Task input START

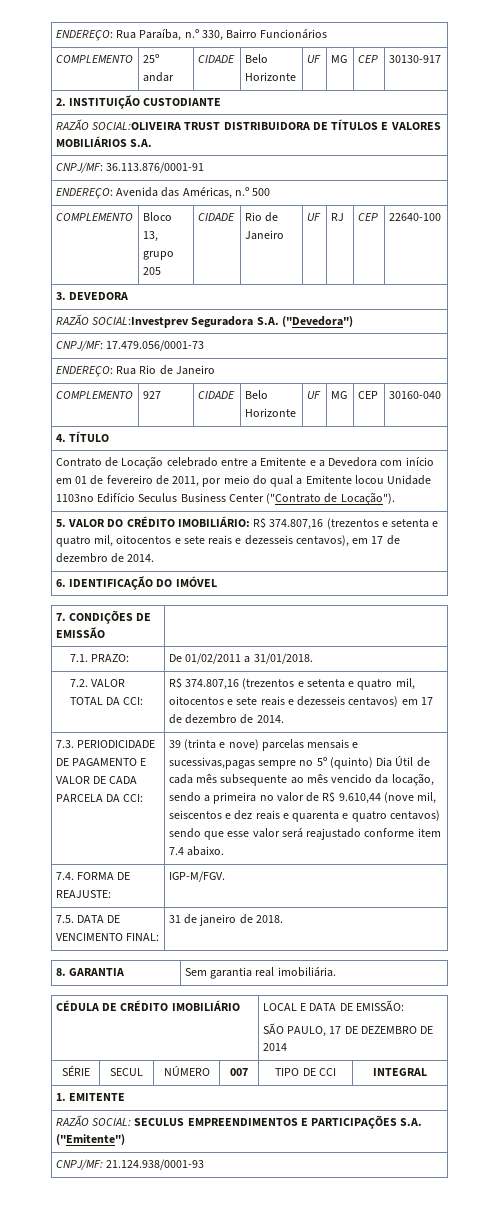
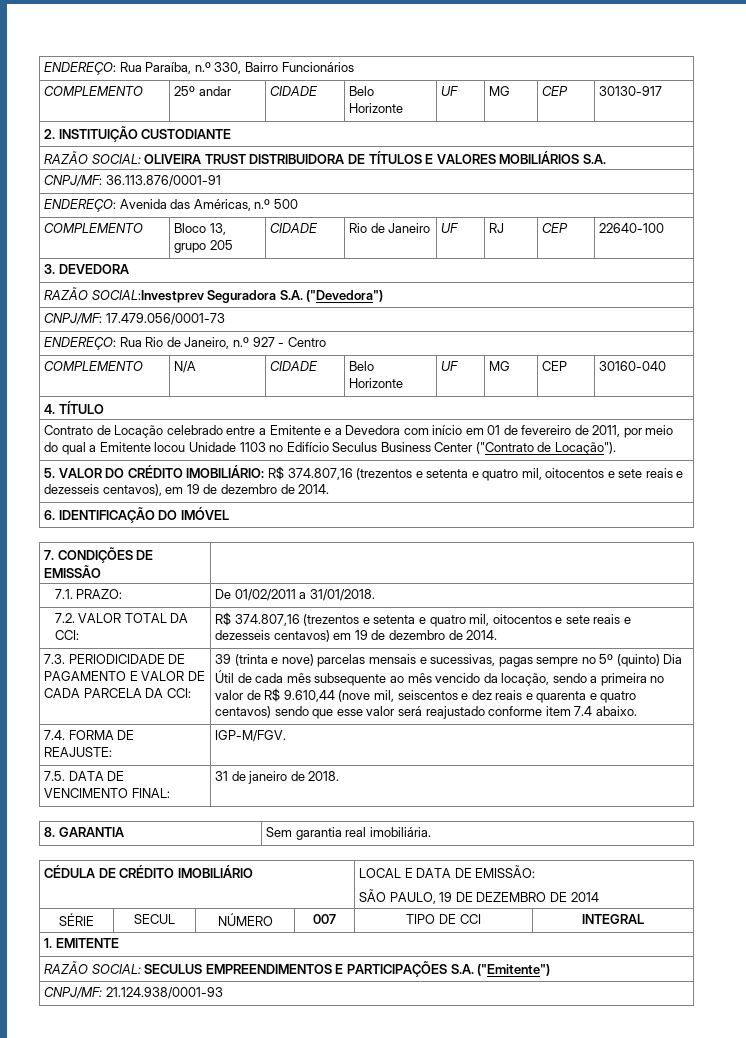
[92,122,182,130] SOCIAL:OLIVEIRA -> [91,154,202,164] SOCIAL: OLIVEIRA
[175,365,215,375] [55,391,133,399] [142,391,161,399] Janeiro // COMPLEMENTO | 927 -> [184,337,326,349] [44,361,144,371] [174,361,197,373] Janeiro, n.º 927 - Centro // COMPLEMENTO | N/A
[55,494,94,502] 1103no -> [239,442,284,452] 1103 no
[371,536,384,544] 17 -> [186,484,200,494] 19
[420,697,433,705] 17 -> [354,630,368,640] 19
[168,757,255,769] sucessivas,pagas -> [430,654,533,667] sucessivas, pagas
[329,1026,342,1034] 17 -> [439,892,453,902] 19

Task input END

**Assigned task**
Output the whole listing without change. Any picture is to be left out.

**Final answer**
[92,122,182,130] SOCIAL:OLIVEIRA -> [91,154,202,164] SOCIAL: OLIVEIRA
[175,365,215,375] [55,391,133,399] [142,391,161,399] Janeiro // COMPLEMENTO | 927 -> [184,337,326,349] [44,361,144,371] [174,361,197,373] Janeiro, n.º 927 - Centro // COMPLEMENTO | N/A
[55,494,94,502] 1103no -> [239,442,284,452] 1103 no
[371,536,384,544] 17 -> [186,484,200,494] 19
[420,697,433,705] 17 -> [354,630,368,640] 19
[168,757,255,769] sucessivas,pagas -> [430,654,533,667] sucessivas, pagas
[329,1026,342,1034] 17 -> [439,892,453,902] 19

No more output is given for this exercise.